How to extract attention weights for each sequence
Albert-Shuai opened this issue · comments
Hi:
I am wondering how to extract the attention weights for sequence in a sample. In this way we may rank the sequence based on their importance. Thanks! Supposed I train a model named model based on code in example_single_task_cnn.py
Hi! Sorry for the late response. You can find the attention weights as tensor "attention_weights" here:
DeepRC/deeprc/architectures.py
Line 417 in 108d08d
You would have to pass those tensors into the evaluation function somehow.
A quick-and-dirty hack would be to just set the attention weights as attribute.

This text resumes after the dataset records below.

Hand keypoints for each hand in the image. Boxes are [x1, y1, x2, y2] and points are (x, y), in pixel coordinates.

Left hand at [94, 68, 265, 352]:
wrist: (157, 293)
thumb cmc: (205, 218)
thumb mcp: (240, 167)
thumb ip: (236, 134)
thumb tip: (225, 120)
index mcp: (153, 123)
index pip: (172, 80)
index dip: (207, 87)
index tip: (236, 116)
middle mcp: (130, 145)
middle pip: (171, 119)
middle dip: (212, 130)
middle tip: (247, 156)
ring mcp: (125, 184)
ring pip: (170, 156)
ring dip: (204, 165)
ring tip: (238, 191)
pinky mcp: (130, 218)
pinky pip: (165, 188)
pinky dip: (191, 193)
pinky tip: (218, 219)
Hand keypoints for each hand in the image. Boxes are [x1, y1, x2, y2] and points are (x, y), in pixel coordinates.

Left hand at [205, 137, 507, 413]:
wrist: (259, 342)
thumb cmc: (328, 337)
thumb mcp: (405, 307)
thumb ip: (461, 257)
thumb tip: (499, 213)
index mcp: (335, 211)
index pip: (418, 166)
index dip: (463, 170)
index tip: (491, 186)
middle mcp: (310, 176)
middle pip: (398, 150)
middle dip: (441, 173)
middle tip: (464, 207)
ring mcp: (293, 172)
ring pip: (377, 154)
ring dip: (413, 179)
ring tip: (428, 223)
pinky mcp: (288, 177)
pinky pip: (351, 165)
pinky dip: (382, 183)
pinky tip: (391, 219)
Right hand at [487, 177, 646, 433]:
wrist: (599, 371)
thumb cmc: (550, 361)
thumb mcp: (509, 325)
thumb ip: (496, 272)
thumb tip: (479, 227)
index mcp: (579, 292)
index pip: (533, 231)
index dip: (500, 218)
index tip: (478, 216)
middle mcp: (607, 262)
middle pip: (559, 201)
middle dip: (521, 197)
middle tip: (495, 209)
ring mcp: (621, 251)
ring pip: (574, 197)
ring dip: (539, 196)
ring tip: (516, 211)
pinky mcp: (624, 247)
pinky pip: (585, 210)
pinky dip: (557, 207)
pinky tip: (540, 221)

E.g. like this as modification of the part between lines 412- 434 :
# Compute representation per bag (N times shape (d_v,))

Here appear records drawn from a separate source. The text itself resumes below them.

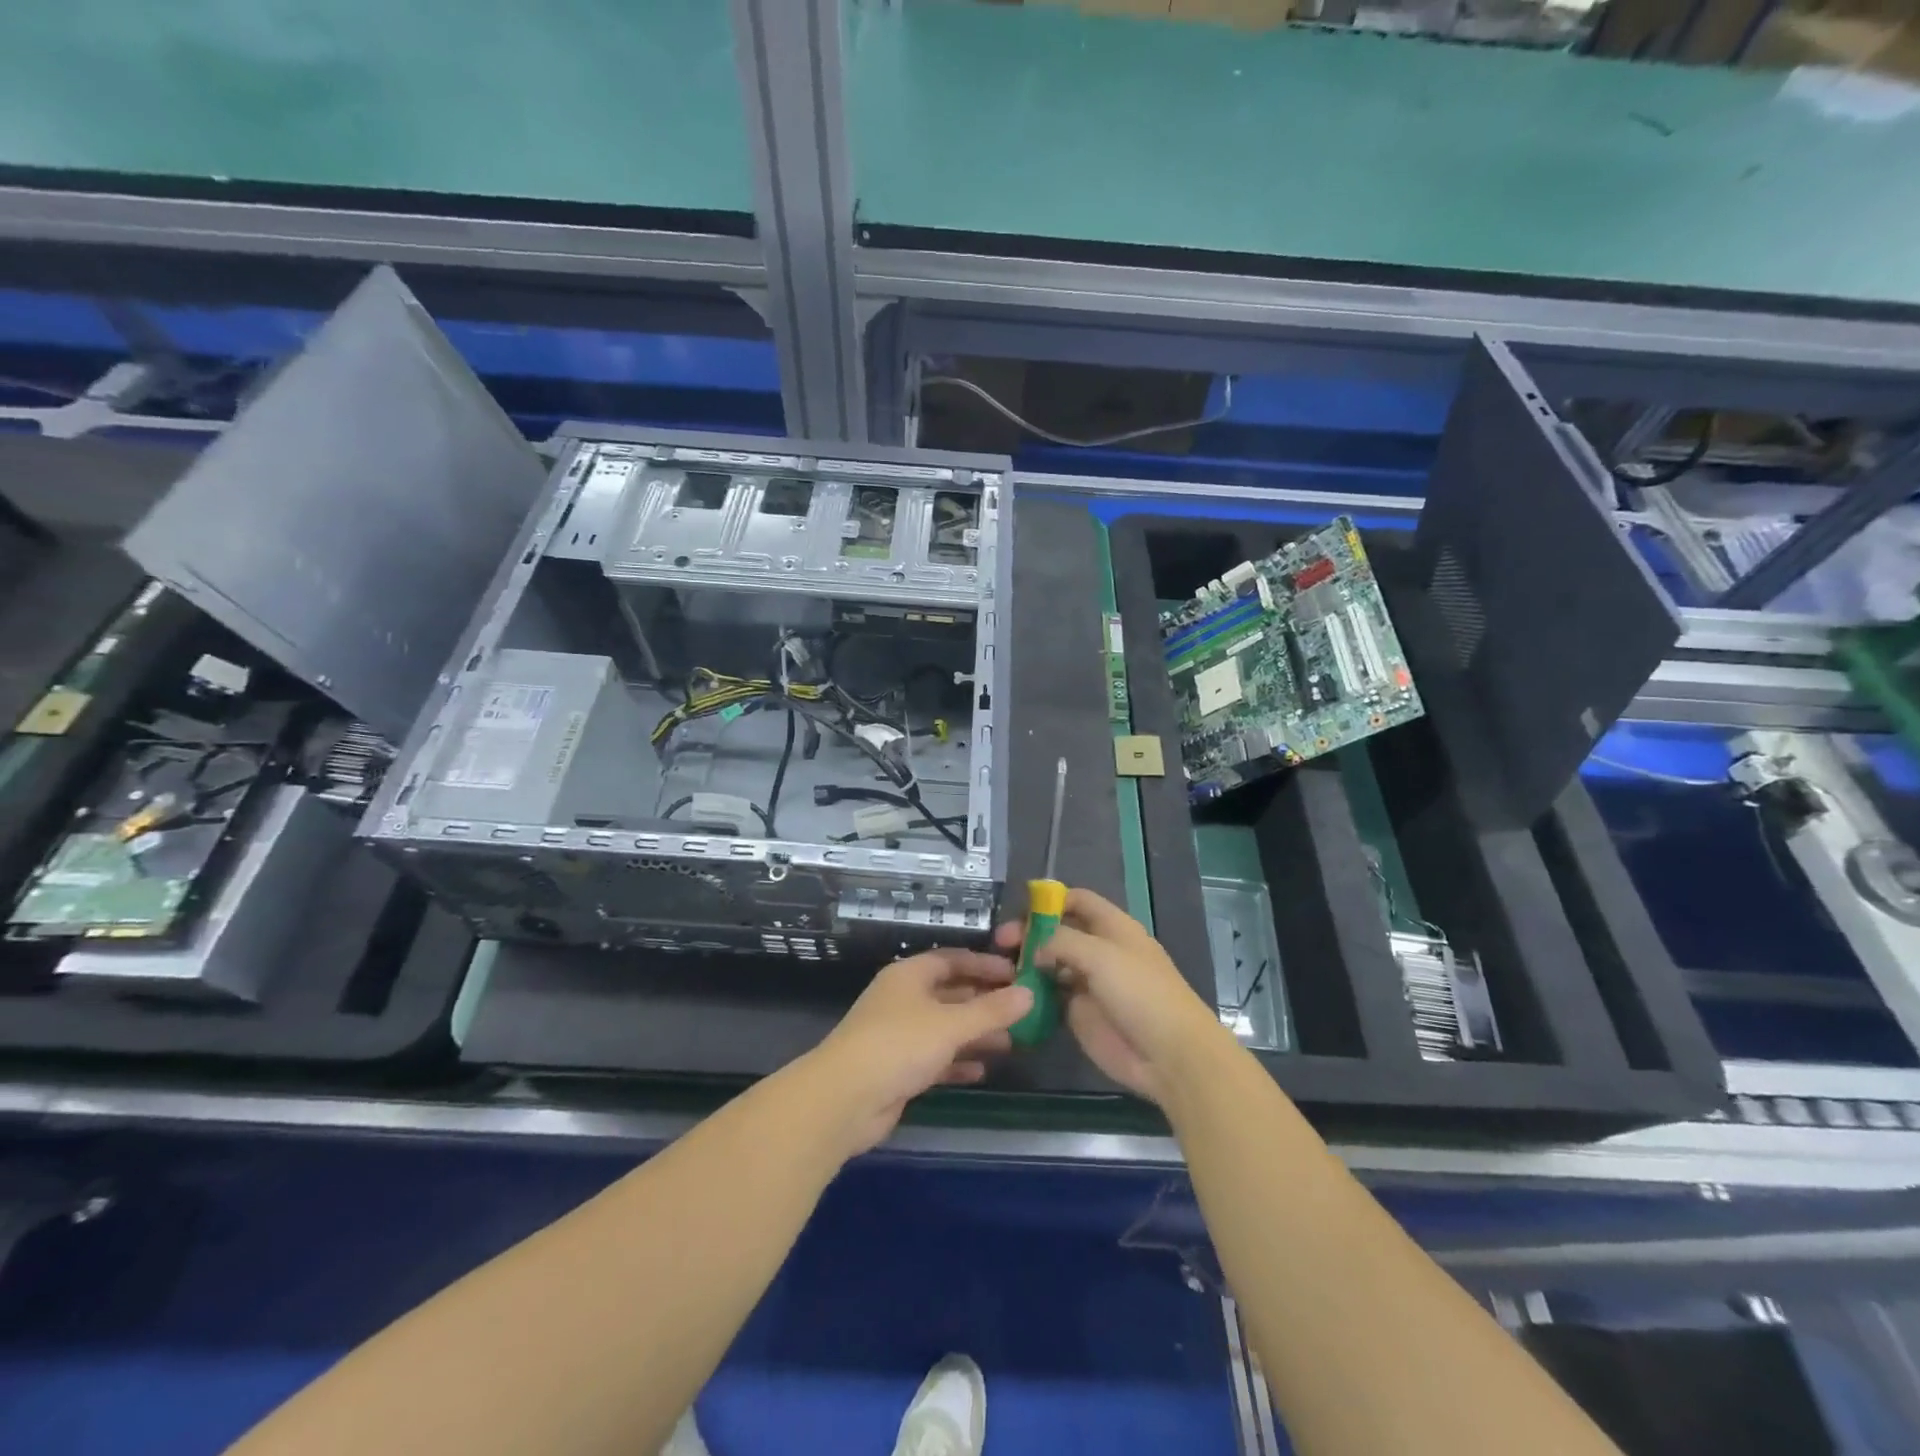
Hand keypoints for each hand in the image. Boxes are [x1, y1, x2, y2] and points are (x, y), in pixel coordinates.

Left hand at [803, 949, 1032, 1156]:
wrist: (845, 1099)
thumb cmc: (899, 1045)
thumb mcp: (951, 1024)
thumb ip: (991, 1010)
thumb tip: (1029, 993)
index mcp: (910, 976)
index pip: (953, 959)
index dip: (984, 964)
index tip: (1017, 973)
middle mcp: (903, 999)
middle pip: (950, 993)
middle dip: (984, 1002)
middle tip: (1021, 1011)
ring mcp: (899, 1035)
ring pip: (945, 1028)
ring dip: (975, 1034)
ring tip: (1011, 1043)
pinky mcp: (898, 1069)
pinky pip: (935, 1058)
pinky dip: (957, 1062)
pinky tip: (981, 1071)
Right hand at [994, 888, 1226, 1105]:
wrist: (1169, 1055)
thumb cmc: (1140, 993)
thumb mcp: (1100, 955)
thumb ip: (1061, 941)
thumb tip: (1034, 948)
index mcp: (1112, 927)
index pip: (1078, 900)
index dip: (1050, 900)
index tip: (1019, 908)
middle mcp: (1099, 950)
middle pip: (1059, 931)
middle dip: (1031, 933)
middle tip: (1001, 943)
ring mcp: (1089, 983)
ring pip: (1051, 964)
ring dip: (1028, 963)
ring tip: (998, 969)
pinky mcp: (1080, 1014)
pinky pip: (1051, 997)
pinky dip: (1032, 993)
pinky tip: (1010, 994)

mb_emb_seqs_after_attention = []
mb_attention_weights_list = []
start_i = 0
for n_seqs in n_sequences_per_bag:
# Get sequence embedding h() for single bag (shape: (n_sequences_per_bag, d_v))
attention_weights = mb_attention_weights[start_i:start_i+n_seqs]

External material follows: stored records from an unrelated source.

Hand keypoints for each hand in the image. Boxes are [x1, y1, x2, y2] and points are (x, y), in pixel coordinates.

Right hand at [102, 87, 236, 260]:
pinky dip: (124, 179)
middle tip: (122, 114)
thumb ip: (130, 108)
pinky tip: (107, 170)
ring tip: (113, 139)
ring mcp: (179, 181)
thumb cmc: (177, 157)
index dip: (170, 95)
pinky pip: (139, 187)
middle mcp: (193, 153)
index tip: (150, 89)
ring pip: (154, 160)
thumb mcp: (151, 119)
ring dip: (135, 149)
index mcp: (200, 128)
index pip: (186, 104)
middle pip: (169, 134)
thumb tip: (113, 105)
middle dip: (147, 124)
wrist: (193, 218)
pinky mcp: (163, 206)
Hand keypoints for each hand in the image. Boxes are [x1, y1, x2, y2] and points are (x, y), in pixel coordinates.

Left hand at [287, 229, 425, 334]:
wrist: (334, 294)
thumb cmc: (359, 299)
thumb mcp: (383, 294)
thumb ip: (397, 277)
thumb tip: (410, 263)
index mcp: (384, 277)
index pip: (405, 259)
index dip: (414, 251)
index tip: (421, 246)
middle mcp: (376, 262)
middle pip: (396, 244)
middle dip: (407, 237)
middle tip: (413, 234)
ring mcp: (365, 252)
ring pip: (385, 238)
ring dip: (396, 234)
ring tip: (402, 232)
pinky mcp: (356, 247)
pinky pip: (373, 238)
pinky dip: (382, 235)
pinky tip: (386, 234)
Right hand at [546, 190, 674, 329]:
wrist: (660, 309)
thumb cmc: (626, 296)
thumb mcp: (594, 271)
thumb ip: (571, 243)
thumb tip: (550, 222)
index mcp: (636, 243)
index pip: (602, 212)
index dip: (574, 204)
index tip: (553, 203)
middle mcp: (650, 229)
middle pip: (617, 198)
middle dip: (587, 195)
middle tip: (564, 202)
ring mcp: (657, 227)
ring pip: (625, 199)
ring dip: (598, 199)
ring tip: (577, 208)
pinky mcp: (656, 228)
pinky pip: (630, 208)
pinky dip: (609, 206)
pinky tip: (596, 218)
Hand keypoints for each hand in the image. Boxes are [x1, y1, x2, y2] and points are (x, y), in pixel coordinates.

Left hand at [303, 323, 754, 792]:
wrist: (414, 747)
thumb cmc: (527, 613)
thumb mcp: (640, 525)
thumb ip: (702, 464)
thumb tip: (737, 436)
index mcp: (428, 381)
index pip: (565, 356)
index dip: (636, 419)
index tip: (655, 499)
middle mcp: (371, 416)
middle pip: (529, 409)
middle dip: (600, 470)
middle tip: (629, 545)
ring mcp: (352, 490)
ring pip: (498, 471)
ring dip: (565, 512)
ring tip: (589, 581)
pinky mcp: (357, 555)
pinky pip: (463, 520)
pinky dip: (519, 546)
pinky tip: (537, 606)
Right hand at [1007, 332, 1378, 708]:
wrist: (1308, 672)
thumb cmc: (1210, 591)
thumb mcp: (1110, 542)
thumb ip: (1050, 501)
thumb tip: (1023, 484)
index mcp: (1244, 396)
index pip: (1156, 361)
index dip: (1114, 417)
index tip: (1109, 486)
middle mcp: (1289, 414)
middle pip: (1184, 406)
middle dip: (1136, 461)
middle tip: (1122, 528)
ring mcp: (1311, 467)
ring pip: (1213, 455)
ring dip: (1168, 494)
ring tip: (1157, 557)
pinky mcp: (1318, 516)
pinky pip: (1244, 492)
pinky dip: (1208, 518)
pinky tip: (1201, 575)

mb_attention_weights_list.append(attention_weights.detach())
# Get attention weights for single bag (shape: (n_sequences_per_bag, 1))
emb_seqs = mb_emb_seqs[start_i:start_i+n_seqs]
# Calculate attention activations (softmax over n_sequences_per_bag) (shape: (n_sequences_per_bag, 1))
attention_weights = torch.softmax(attention_weights, dim=0)
# Apply attention weights to sequence features (shape: (n_sequences_per_bag, d_v))
emb_seqs_after_attention = emb_seqs * attention_weights
# Compute weighted sum over sequence features after attention (format: (d_v,))
mb_emb_seqs_after_attention.append(emb_seqs_after_attention.sum(dim=0))
start_i += n_seqs
# Stack representations of bags (shape (N, d_v))
emb_seqs_after_attention = torch.stack(mb_emb_seqs_after_attention, dim=0)
# Calculate predictions (shape (N, n_outputs))
predictions = self.output_nn(emb_seqs_after_attention)
self.mb_attention_weights_list = mb_attention_weights_list
return predictions
Later you could access the attribute model.mb_attention_weights_list
in the evaluation function.
I hope that helps. Let me know if you need further help.
Best wishes, Michael